TASK INPUT:
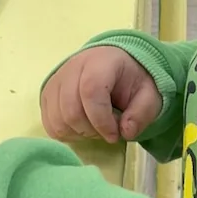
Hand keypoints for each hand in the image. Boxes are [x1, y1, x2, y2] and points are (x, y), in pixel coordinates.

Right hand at [41, 47, 161, 144]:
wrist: (116, 66)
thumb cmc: (132, 81)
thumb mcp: (149, 95)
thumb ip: (142, 113)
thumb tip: (125, 132)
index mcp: (100, 62)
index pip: (90, 91)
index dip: (101, 120)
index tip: (115, 135)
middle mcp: (72, 67)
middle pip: (71, 110)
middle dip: (92, 130)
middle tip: (108, 131)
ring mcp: (56, 81)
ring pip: (58, 120)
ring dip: (79, 133)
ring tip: (96, 127)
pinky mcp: (47, 94)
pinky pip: (49, 124)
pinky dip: (66, 133)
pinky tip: (83, 128)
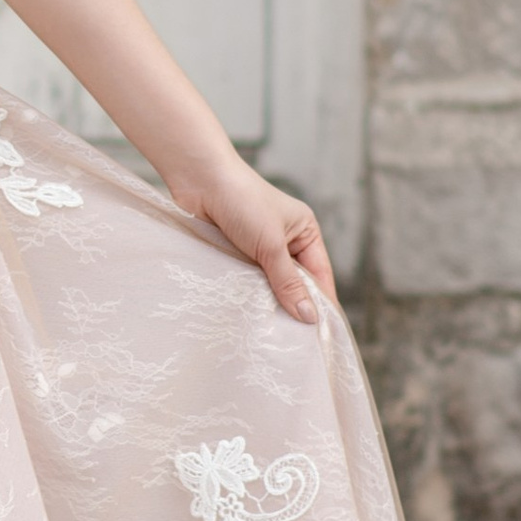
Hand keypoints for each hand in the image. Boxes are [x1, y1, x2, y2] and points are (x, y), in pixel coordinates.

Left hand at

HOW TO COMPLETE THIS TASK:
Set down the entries above exactly, and keep every picture out of your copy.

ANSWER BELOW:
Hand keypoints for each hand in the image. Boxes are [x1, y1, x2, y2] and points are (x, y), in pixel coordinates.

Right hand at [41, 47, 161, 144]:
wrist: (116, 66)
thumb cmc: (132, 81)
thumb mcp: (149, 95)
thumb ip: (142, 113)
thumb tip: (125, 132)
index mcp: (100, 62)
index pip: (90, 91)
index dip: (101, 120)
index tip: (115, 135)
middle mcp: (72, 67)
middle pip: (71, 110)
middle dip: (92, 130)
middle tip: (108, 131)
ring mcp: (56, 81)
ring pip: (58, 120)
ring dip: (79, 133)
ring tip: (96, 127)
pinky mcp: (47, 94)
pinky pip: (49, 124)
pinky dip: (66, 133)
pinky tip: (83, 128)
Hand keypoints for each hand in the image. Boxes are [x1, y1, x2, y2] and points are (x, y), in pixel coordinates.

Left hand at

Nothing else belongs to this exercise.